Выбрать главу

Уже в 1845 г. Марксу и Энгельсу было ясно, что «всякая борьба внутри государства — борьба между демократией, аристократией и монархией, борьба за избирательное право и т. д. и т. д. — представляет собой не что иное, как иллюзорные формы, в которых ведется действительная борьба различных классов друг с другом» (24), и что в буржуазном государстве «личная свобода существует только для индивидов, принадлежащих к господствующему классу и только поскольку они являются индивидами этого класса. Мнимая коллективность, в которую объединялись до сих пор индивиды… так как она была объединением одного класса против другого, то для подчиненного класса она представляла собою не только совершенно иллюзорную коллективность, но и новые оковы» (65).

Вскрыв природу буржуазного государства с его институтами как организацию классового господства капиталистов, Маркс и Энгельс однако не приходили к анархо-синдикалистскому отрицанию роли политических форм борьбы для революционного движения. Они осмеивают Штирнера, который «воображает, что права гражданства безразличны для пролетариев». Напротив, «рабочим настолько важно гражданство, т. е. активное гражданство, что там, где они уже пользуются им, как в Америке, они извлекают из этого пользу, а там, где они лишены гражданских прав, они стремятся приобресть их» (195).

Но основной вывод, который следует из марксистского понимания государства, из понимания того, что господствующие, это — «люди, заинтересованные в том, чтобы сохранить нынешнее состояние производства», — основной вывод, который отсюда следует, заключается в том, что невозможна успешная борьба против капиталистов, против эксплоатирующего класса без борьбы против существующего государства, против господствующего класса. «Условия, при которых могут быть применены определенные производительные силы, являются условиями господства определенного класса общества, социальная мощь которого, вытекающая из его имущественного положения, находит свое практически-идеалистическое выражение в соответствующей государственной форме, а поэтому всякая революционная борьба направляется против класса, который до того господствовал» (59).
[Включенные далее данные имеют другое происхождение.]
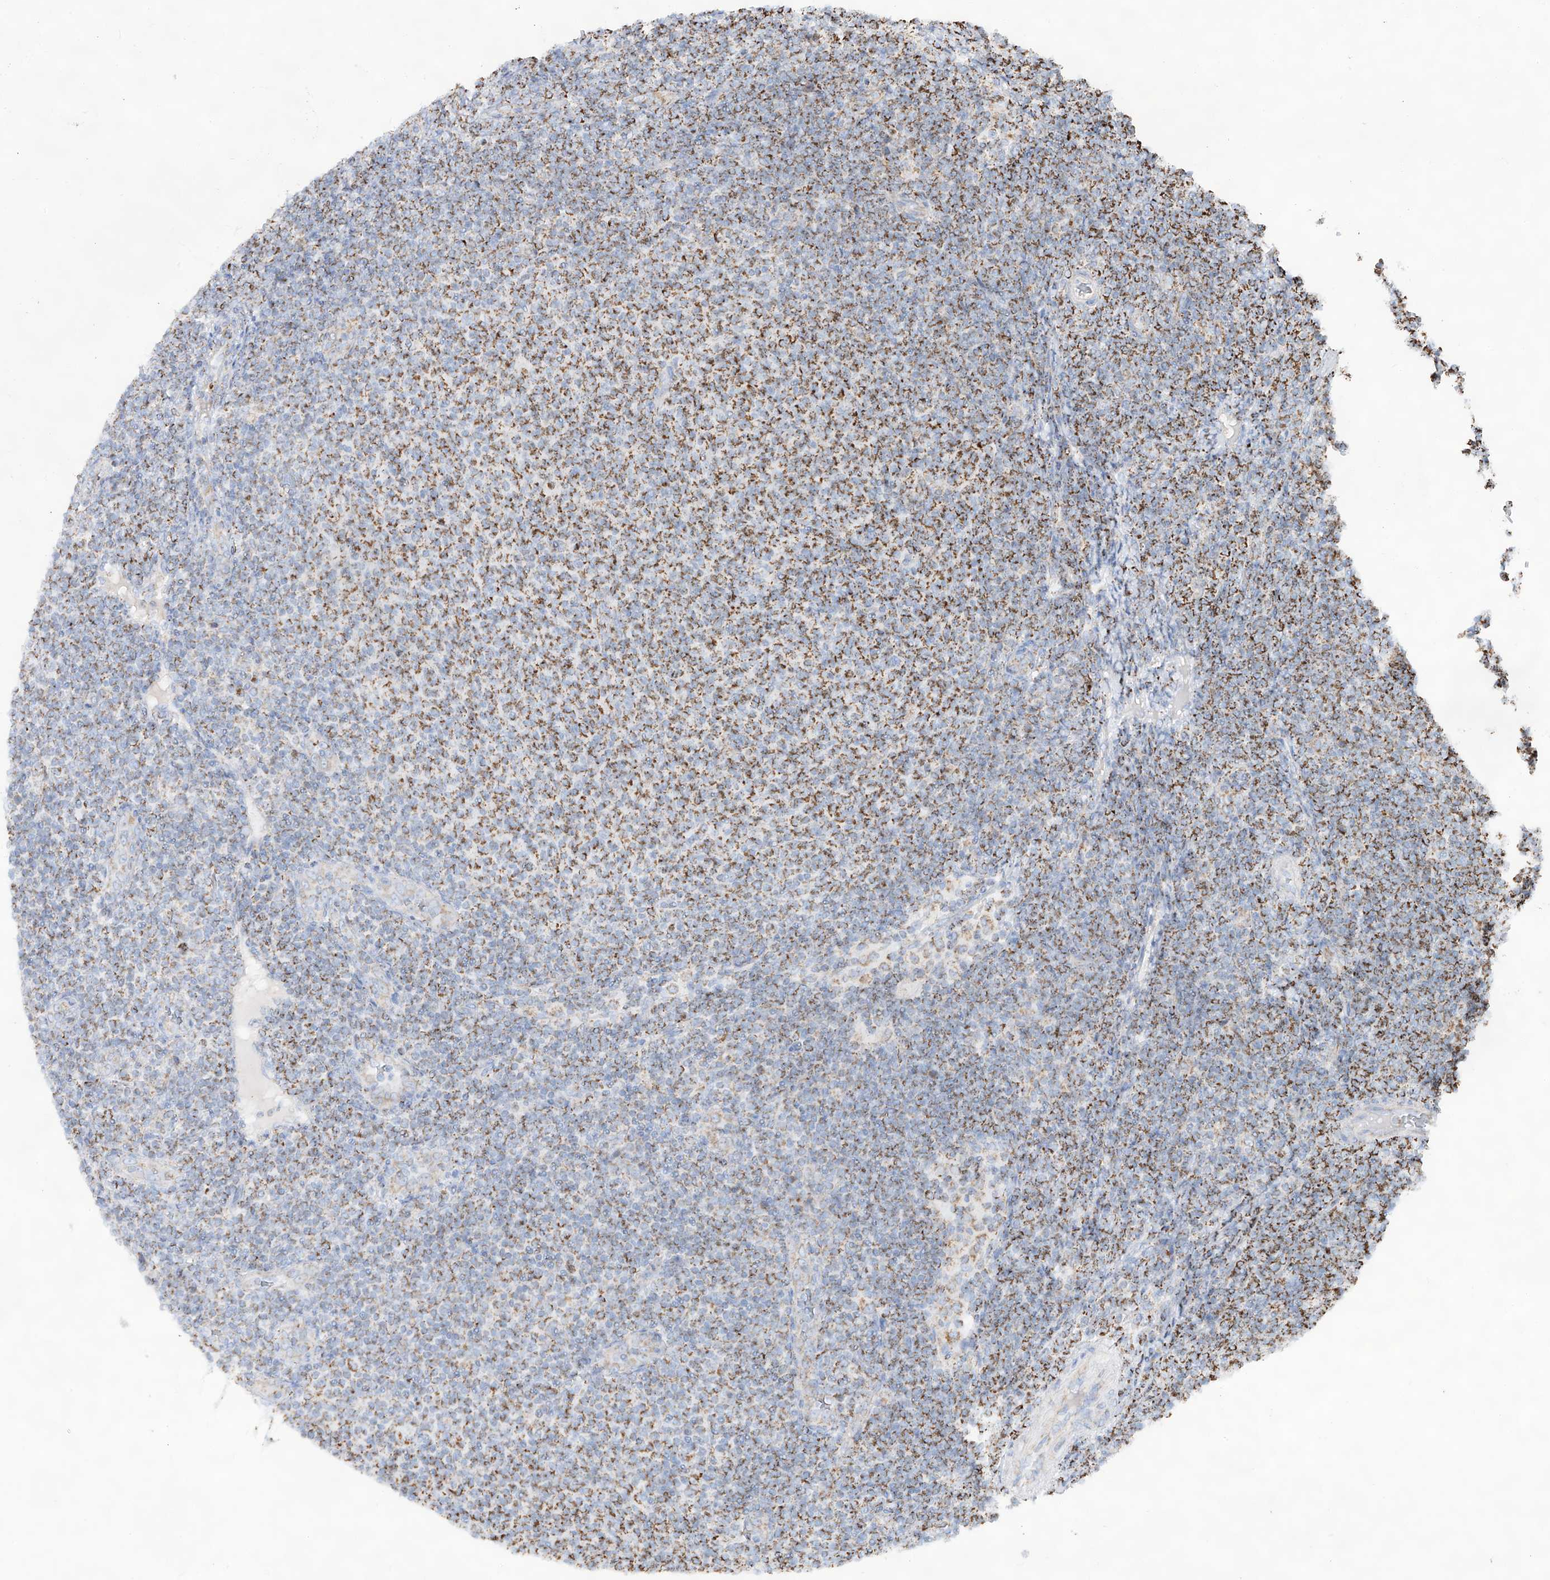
{"staining": {"intensity": "moderate", "quantity": "25%-75%", "location": "cytoplasmic/membranous"}, "tissue": "lymphoma", "cell_type": "Tumor cells", "image_type": "cancer", "snomed": [{"axis": "morphology", "description": "Malignant lymphoma, non-Hodgkin's type, Low grade"}, {"axis": "topography", "description": "Lymph node"}], "caption": "A brown stain labels moderate cytoplasmic/membranous staining of a protein in malignant lymphoma, non-Hodgkin's type (low-grade) tumor cells. (DAB (3,3'-diaminobenzidine) = brown stain, brightfield microscopy at high magnification).", "gene": "TTC27", "patient": {"sex": "male", "age": 66}}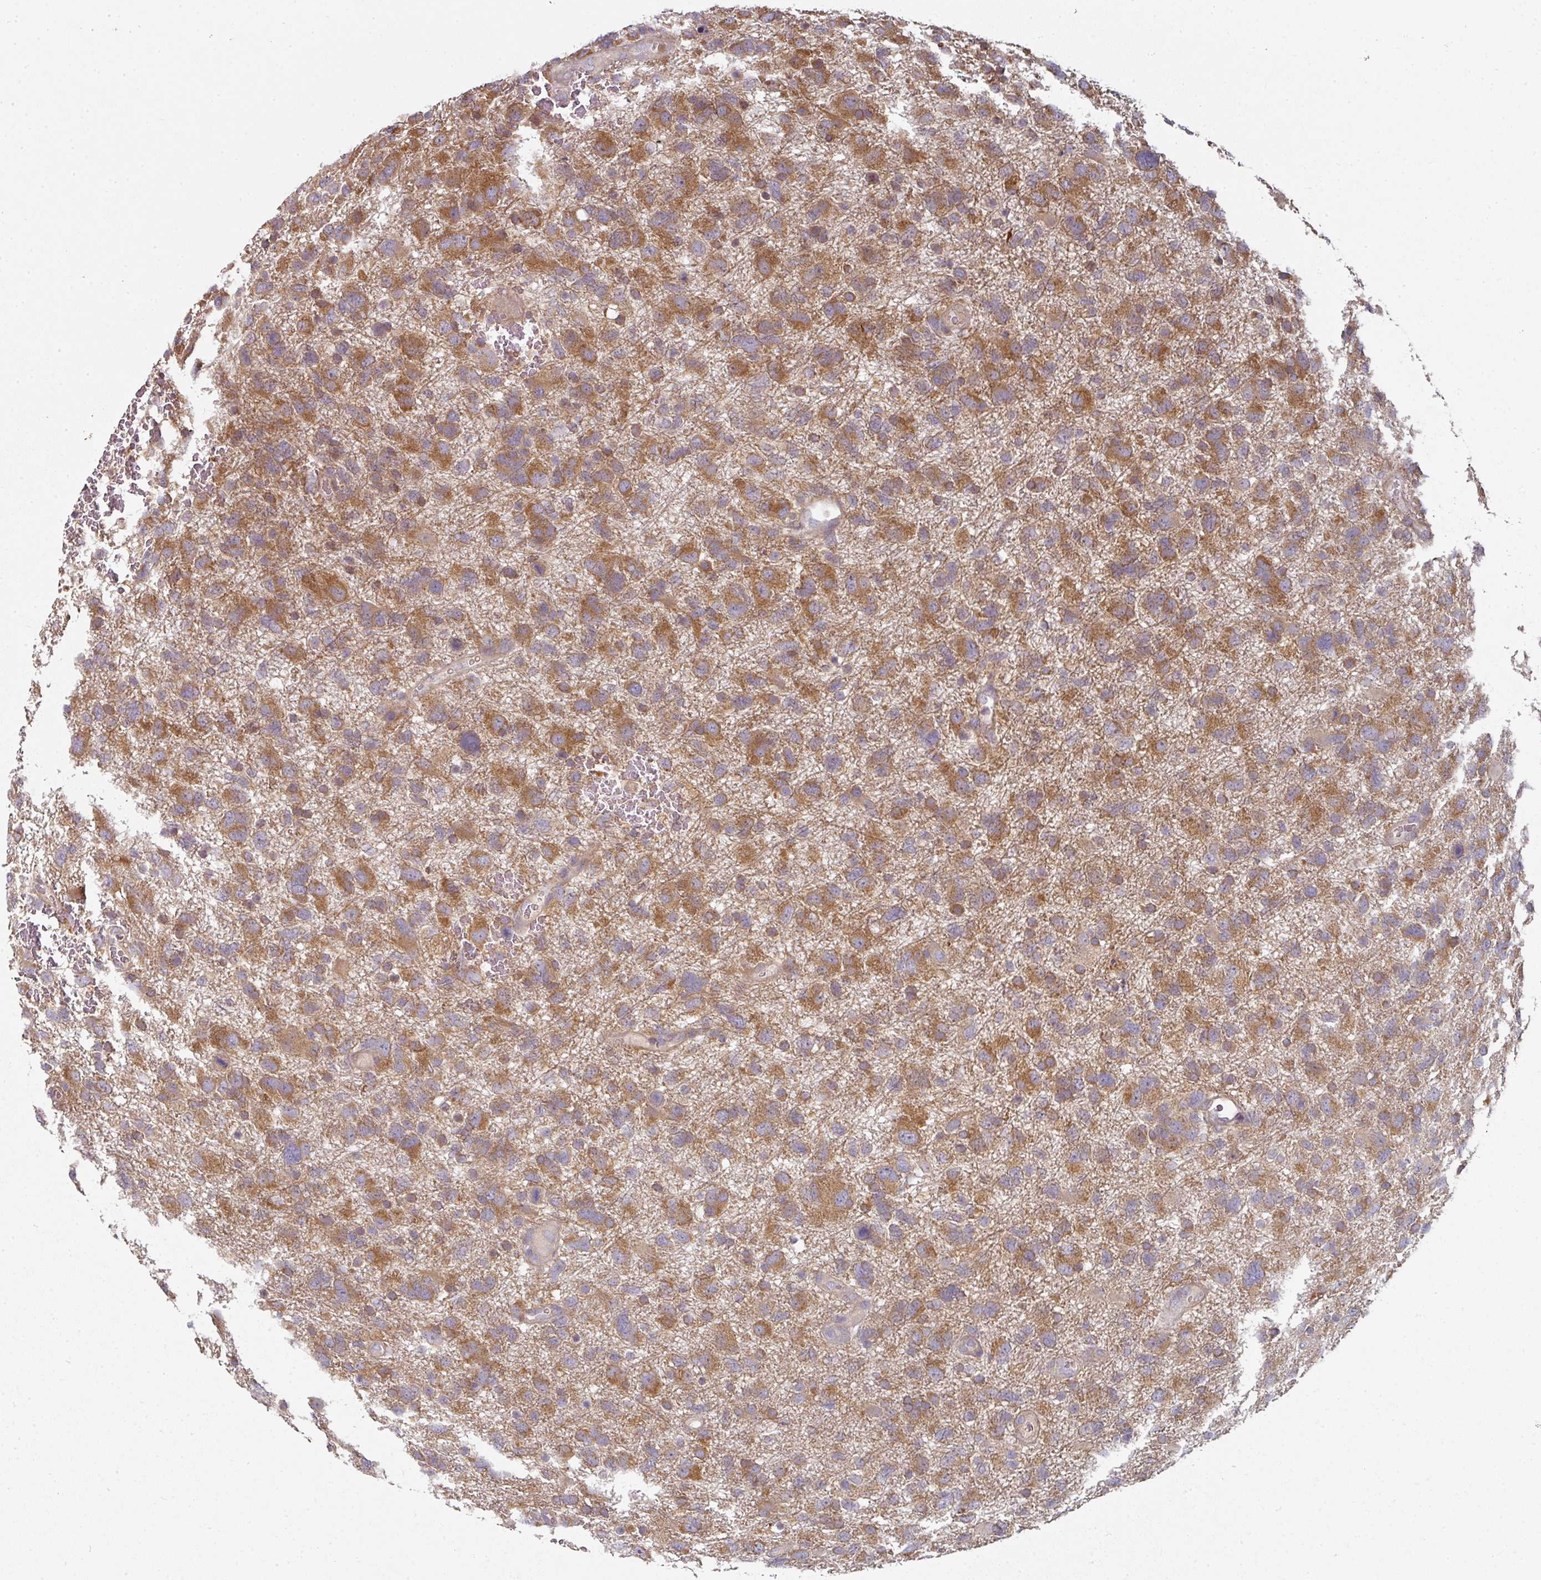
{"staining": {"intensity": "moderate", "quantity": ">75%", "location": "cytoplasmic/membranous"}, "tissue": "glioma", "cell_type": "Tumor cells", "image_type": "cancer", "snomed": [{"axis": "morphology", "description": "Glioma, malignant, High grade"}, {"axis": "topography", "description": "Brain"}], "caption": "Tumor cells exhibit moderate cytoplasmic/membranous positivity in approximately >75% of cells in malignant glioma (high-grade).", "gene": "MAP2K2", "patient": {"sex": "male", "age": 61}}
Таким образом высказывания Маркса и Энгельса в «Немецкой идеологии» о государстве подводят вплотную к учению о пролетарской революции.

Диалектическое учение о «скачках» в истории, о социальных революциях как границах экономических формаций и вместе с тем переходах из одной в другую, материалистическое понимание противоречия между производительными силами и производственными отношениями как основания социальных революций, — это учение изложено в «Немецкой идеологии» с большой ясностью. «Все исторические коллизии, — читаем мы там, — согласно нашему пониманию, коренятся в противоречии между производительными силами и формой общения» (64). «Эти различные условия (при которых люди производят)… образуют на протяжении всего исторического развития связный ряд форм общения, связь которых заключается в том, что на место прежней, ставшей оковами, формы общения становится новая, соответствующая более развитым производительным силам… форма общения, которая в свою очередь превращается в оковы и заменяется другой формой» (62). «В своем развитии производительные силы достигают такой ступени, на которой появляются производительные силы и средства общения, которые при существующих отношениях приносят лишь вред, которые становятся уже не производительными, а разрушительными силами (машины и деньги); с этим связано то, что появляется класс, который вынужден нести все бремя общества, не пользуясь его благами, который, будучи вытеснен из общества, неизбежно становится в самое решительное противоречие ко всем остальным классам…» (59). (Мы обращаем внимание на единство «объективной» — кризис производительных сил — и «субъективной» — революционный класс — предпосылки революции. — Б. Б.). «Это противоречие между производительными силами и формой общения… должно было каждый раз прорываться в виде революции…» (64). От высказываний в предисловии к «Критике политической экономии» (1859 г.) эти формулировки имеют только некоторое терминологическое отличие («формы общения» вместо «производственные отношения»); по существу же взгляд на социальную революцию здесь уже вполне определился.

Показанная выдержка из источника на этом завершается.